26 July 2019
The Jersey Financial Services Commission (JFSC) recently updated its AML/CFT Handbook for regulated financial services businesses (Handbook) to expressly permit evidence of identity to come from electronic sources (E-ID) as an alternative to original "wet ink" documents.
The current version of the Handbook, which was first published on 1 January 2015, has been updated to reflect the Money Laundering (Amendment No. 10) (Jersey) Order 2019, which came into force on 12 June 2019.
The legislation was introduced in order to implement the 2012 FATF Recommendations on Anti-Money Laundering and Countering the Financing of Terrorism (2012 FATF Recommendations) in line with Jersey's policy of compliance with international AML/CFT standards and its commitment to the worldwide fight against financial crime.
E-ID as a source of evidence of identity
E-ID, which is described in the Handbook as "the use of smart phone and tablet applications to capture information, copy documents and take photographs of customers as part of [a relevant person's] CDD processes", is not expressly dealt with in the 2012 FATF Recommendations. However, the JFSC has recognised that developments in regulatory technology (RegTech) mean that, with the appropriate safeguards in place, E-ID could be an acceptable source of evidence of identity which complies with the requirements set out in the 2012 FATF Recommendations.
The changes to the Handbook include the addition of a reference to E-ID in the list of acceptable sources of evidence of identity at Section 4.3.2 of Part 1, alongside original "wet ink" documents, certified copy documents and external data sources.
The previous version of the Handbook already included guidance on the use of E-ID in customer due diligence (CDD) processes, which has been retained in the revised version. The guidance explains how legal and regulatory obligations in relation to CDD could be met using E-ID, taking into account the inherent risks associated with using new or developing technologies to obtain information (see below).
However, it was not previously clear whether E-ID was an acceptable substitute for "wet ink" identification documents, or whether it could only be used alongside more traditional forms of due diligence.
The revised Handbook provides welcome confirmation that E-ID can be used as an alternative source of evidence of identity, provided that the risks identified in the guidance have been considered and effectively managed.
Managing the risks – choosing the technology
The Handbook's guidance on the use of E-ID notes that smart phone and tablet applications ('apps') can be used to capture, transmit, compare and verify information, documents or photographs in CDD processes. Developments in RegTech and increased demand have seen the launch of a number of apps which can do some or all of these tasks, and the capabilities of these apps will only increase as the technology advances.
The guidance says that, when deciding whether to use a particular app, the user needs to consider certain inherent risks, including that documents or photographs could be tampered with or forged or that documents presented by a customer could have been stolen.
The guidance suggests various app features which may be used to mitigate the risks, such as comparing data on the identity document to biometric data, the automatic examination of data for the existence of security features such as watermarks and holograms, and the use of passwords and location matching.

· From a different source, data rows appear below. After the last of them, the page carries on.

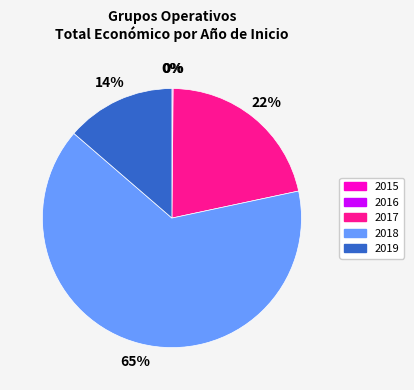

To the nearest percent, what is the average slice percentage?

20%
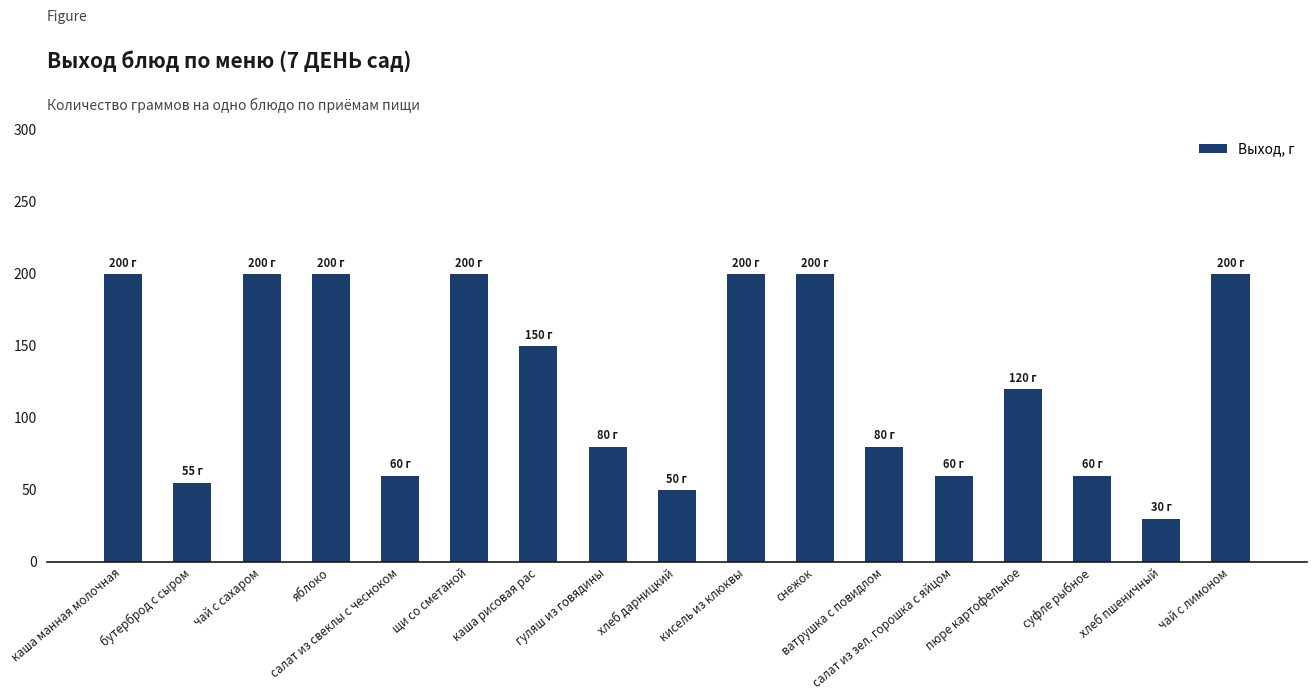

At which category does the chart reach its minimum across all series?

хлеб пшеничный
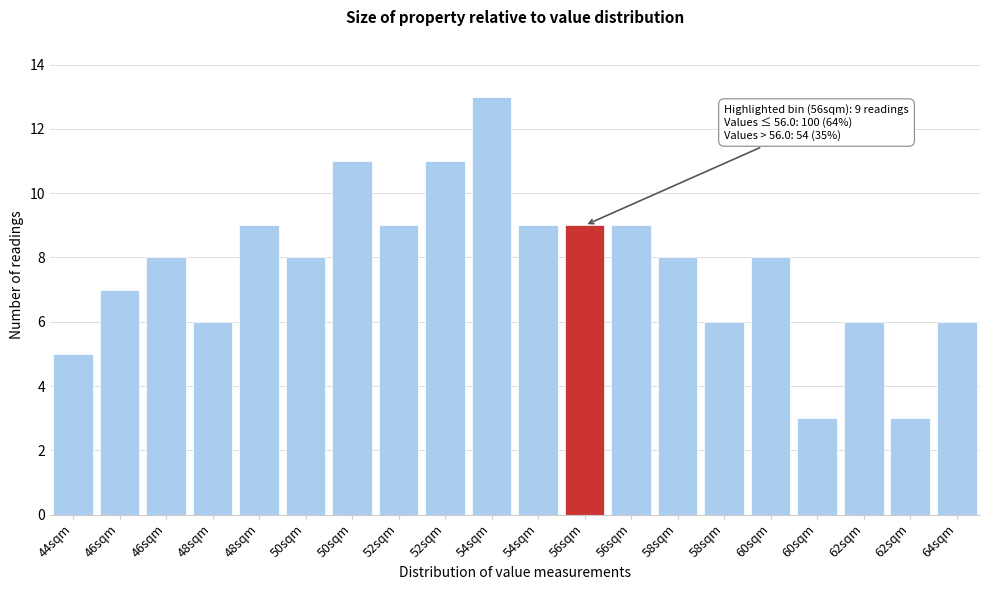

How many bars are there in total?

20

Choosing the right app will therefore be an important decision – relevant persons intending to use E-ID in their CDD processes should research the different products on offer to assess their security features and should be prepared to invest accordingly.
Updates to policies and procedures
Weighing up the risks, making the decision to accept E-ID and choosing the right technology are only part of the picture – relevant persons also need to ensure their policies and procedures allow them to use E-ID.
Under the Money Laundering (Jersey) Order 2008 (as amended) (Order) a relevant person is required to establish and maintain "appropriate and consistent" policies and procedures relating to, amongst other things, its CDD measures in order to prevent and detect money laundering and financing of terrorism.
Specifically, Article 11(3)(bb) of the Order states that such policies and procedures must cover "in relation to the use of new or developing technologies for new or existing products or services, the identification and assessment of associated risks before the launch of such technologies and the taking of appropriate measures to manage and mitigate those risks".
Those polices and procedures must be documented in accordance with the Handbook.
It is therefore imperative that a relevant person's AML/CFT policies and procedures expressly allow it to use E-ID in its CDD processes (and specify the type of app or apps it has chosen to use) and that they identify the associated risks and set out measures for managing those risks.
Whilst the changes to the Handbook are to be welcomed, extreme care should always be taken when using E-ID to ensure that legal and regulatory obligations can be met, particularly where only E-ID is to be obtained to evidence identity, without any supporting original documentation.
A relevant person will need to demonstrate that it has fully considered the inherent risks in using the relevant technology and that it has taken appropriate steps to manage those risks. Policies and procedures should be reviewed before using E-ID and, in most cases, will need to be updated to cover the use of E-ID in CDD processes.